Since the discovery of the condition, the only treatment available for people with celiac disease was to avoid gluten. Over time, manufacturers have employed new ways to eliminate the protein from food preparation, giving more options to people with celiac disease while also giving rise to the idea that gluten-free foods are healthier for the general population. Actually, the opposite is true: gluten-free foods are generally less nutritious than the originals, because they often contain more fat, sugar, and calories and less fiber than their glutenous counterparts. Also, because they’re typically unfortified, gluten-free foods are lacking in folic acid, calcium, and vitamin B.

Because of this, as well as the general challenges posed by having to strictly follow a gluten-free diet, scientists have long sought out alternative solutions for celiac disease. Dr. Ingrid Pultz and her students at the University of Washington believe they may have found the beginnings of one.

For the body to successfully absorb glutenous foods, particular enzymes are needed. Pultz and her team theorized that if there were some kind of consumable enzyme supplement capable of performing that same function, it would allow people with celiac disease to digest gluten the way those without the condition do. This would be similar to the medications used by lactose intolerant people.

In 2011, Pultz and the students decided to try to create such an enzyme themselves.

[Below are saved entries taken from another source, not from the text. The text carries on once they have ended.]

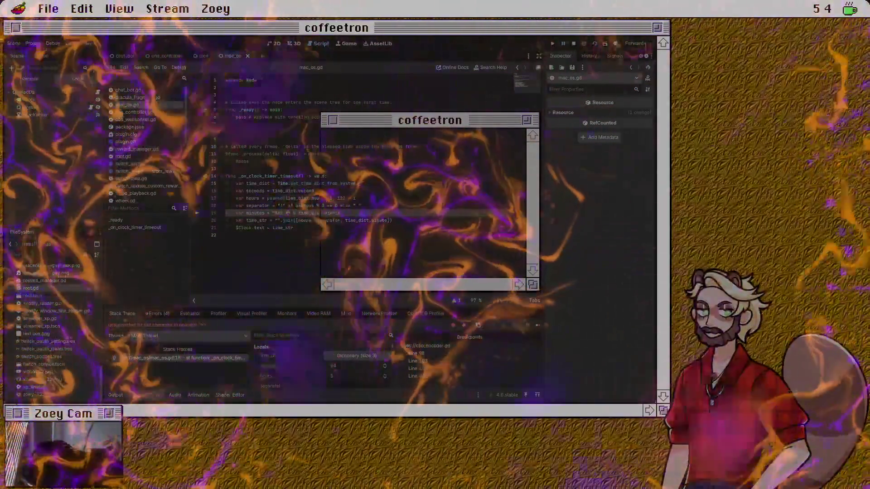
key(ctrl+s)
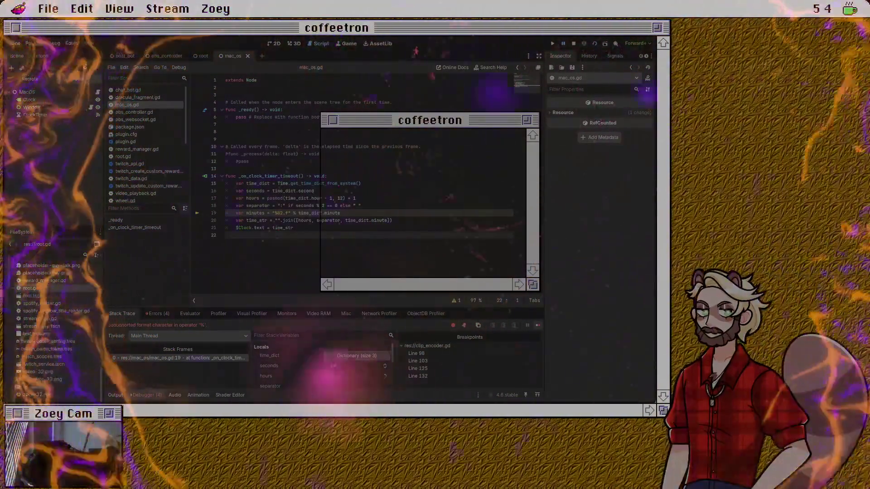
key(F12)
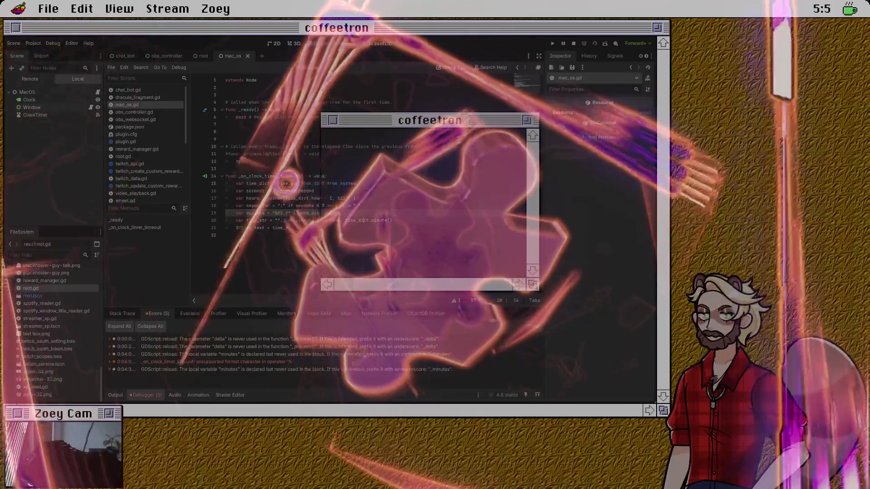
- Replace time_dict.minute on line 20 with the minutes variable
drag(345, 220, 391, 220)
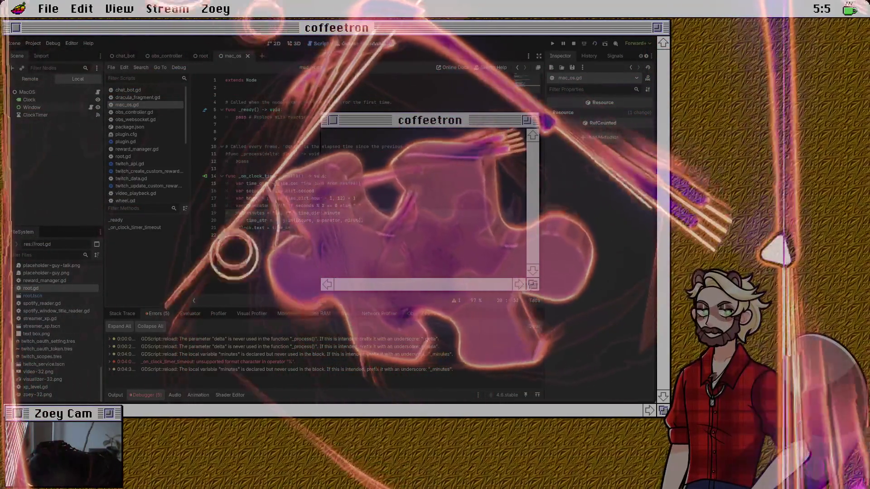
text(s)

Using a piece of software called the Rosetta Molecular Modeling Suite, they began with an existing enzyme capable of digesting protein in the acidic environment of the human stomach. The scientists were able to modify the structure of the enzyme on the computer so that it broke down gluten particles, and then they created about 100 prototypes. Ultimately, they selected the best aspects of each and combined them all into one singular enzyme, which they called KumaMax. Pultz and the students entered KumaMax into the International Genetically Engineered Machine competition, which it won.

The creators of KumaMax are working on bringing it to the public, and they will soon move testing out of the lab and into individuals with celiac disease. This process of creating new molecular systems is called synthetic biology, and it could very well be the treatment for celiac disease that people have been waiting for.